24 city officials will be re-educated
The Seoul city government yesterday said 24 city officials will be put through a re-education program for lacking integrity and diligence in the workplace.
The targeted officials include both lower- and higher-level civil service officials, with 14 servants under level six, five in level five, and one in level four of Korea’s nine-grade public servant system. The highest level is one. The workers are in their 40s and 50s; only one is female.
The government’s measures are aimed at enhancing transparency, ensuring integrity in city affairs and rooting out incompetence. Seoul civil servants can be put on the re-education list for taking bribes, having conflicts with co-workers, being unable to fulfill their duties and being lazy.
The regulations say that even one instance of corruption is enough earn a worker six months in re-education, regardless of the size of the bribe or his or her post. Whether the civil servants will be able to return to work is determined after the re-education is complete, and depends on an evaluation of how much each has changed.

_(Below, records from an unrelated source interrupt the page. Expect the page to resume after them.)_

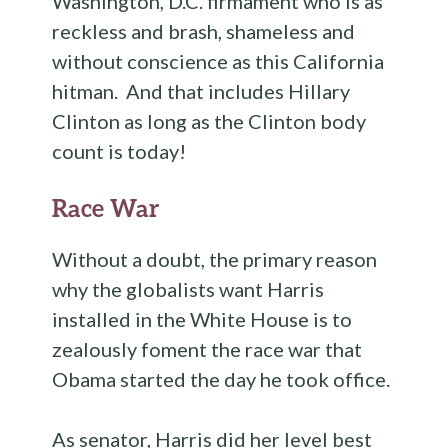
Washington, D.C. firmament who is as
reckless and brash, shameless and
without conscience as this California
hitman. And that includes Hillary
Clinton as long as the Clinton body
count is today!
Race War
Without a doubt, the primary reason
why the globalists want Harris
installed in the White House is to
zealously foment the race war that
Obama started the day he took office.
As senator, Harris did her level best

The city government began the re-education program in 2007 and Park Mun-gyu, an official in the personnel affairs division, said the number of civic workers who enter re-education is declining year by year. In 2007, 102 workers underwent re-education, and 62 managed to keep their jobs. In 2008, 72 out of 88 public service workers returned to their positions and last year 33 out of 44 workers resumed work.
“Since the program was launched three years ago, about a quarter of the re-educated civic workers were removed from their posts and that has actually improved work performance and the attitudes of public service workers,” Park said. “We’re noticing the program has changed the mind-set of public service workers and improved the organization’s integrity.”
Simply completing re-education doesn’t mean the public service workers’ jobs are safe. The government monitors the performance of the workers who complete the program.
In January, the city government asked 260 supervisors and colleagues to evaluate 72 workers who returned to work in 2008 after a re-education period. Ninety percent said their returned colleagues and subordinates had achieved average work levels.